My biggest setback came when I was moved to the Osaka Medical Center for Adult Diseases. At Sakurabashi Watanabe Hospital, I had experienced 500-600 cases of CTO-PCI, and there were no other surgeons who were particularly active in treating the condition, so I felt that I was on my own in the CTO-PCI field. However, the Osaka Medical Center for Adult Diseases was the complete opposite of Sakurabashi Watanabe Hospital, and most of the patients were suffering from chronic ischemic heart disease. Moreover, there were many patients with extremely complicated CTOs, such as familial hyperlipidemia. I was quite shocked to see that the 70-80% success rate I had been getting in the past was rapidly declining (laughs). That's when I hit the nail on the head and really started to think. I continued to think day and night about how I could improve the success rate and help as many patients as possible. It’s no exaggeration to say that this experience in 1990 became the starting point of what I am doing now.

From whom did you learn PTCA?

I didn’t receive any hands-on instruction in PTCA from any specific person. In fact, there’s no one in particular that I would even call a master of PTCA. There were some impressive people like Dr. Hartzler in the world, but in the early 1980s, I don't think Japan as a whole was quite at that level.

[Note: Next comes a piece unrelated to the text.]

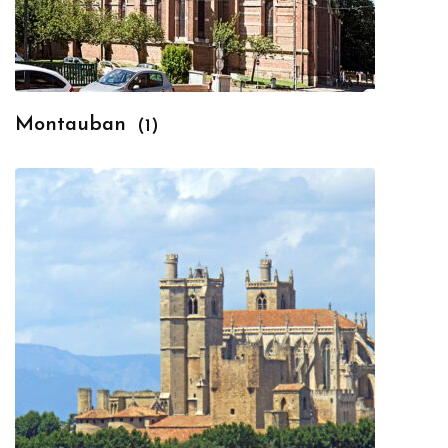
Montauban
(1)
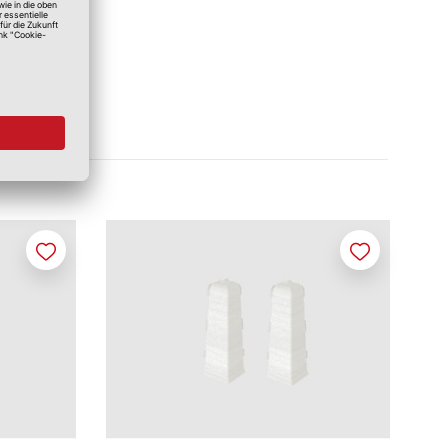
Merken
Merken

Please tell us about the major encounters you have had.

My time at the Osaka Medical Center for Adult Diseases was my true battle with CTO. It was during this period that I met Dr. Takahiko Suzuki (who is currently working at the Toyohashi Heart Center) and Dr. Tamai at the Toyohashi East Hospital.

This encounter was a big deal for me. We assumed that we would be able to overcome restenosis and complications in the future, but the three of us had a common understanding that only the CTO would remain until the end. In the end, we spent 20 years creating the prototype of the current CTO-PCI and have continued the live demonstration course since.

It was common practice to invite prominent doctors from Europe and the United States to give lectures at scientific meetings in Japan, but the live demonstration courses we organized became a reality where we were the lecturers and the ones who instructed other vascular interventionists around the world. As long as we were practicing what we believed to be right, we were confident that we would be recognized someday, and the result of our global recognition is the CTO Club and CCT of today.

Interviewed in 2011

※コンテンツには、国内で未承認、適応外の医療機器、医薬品、または効能・効果/用法・用量の情報を含む場合がありますが、未承認、適応外の使用を推奨するものではありません。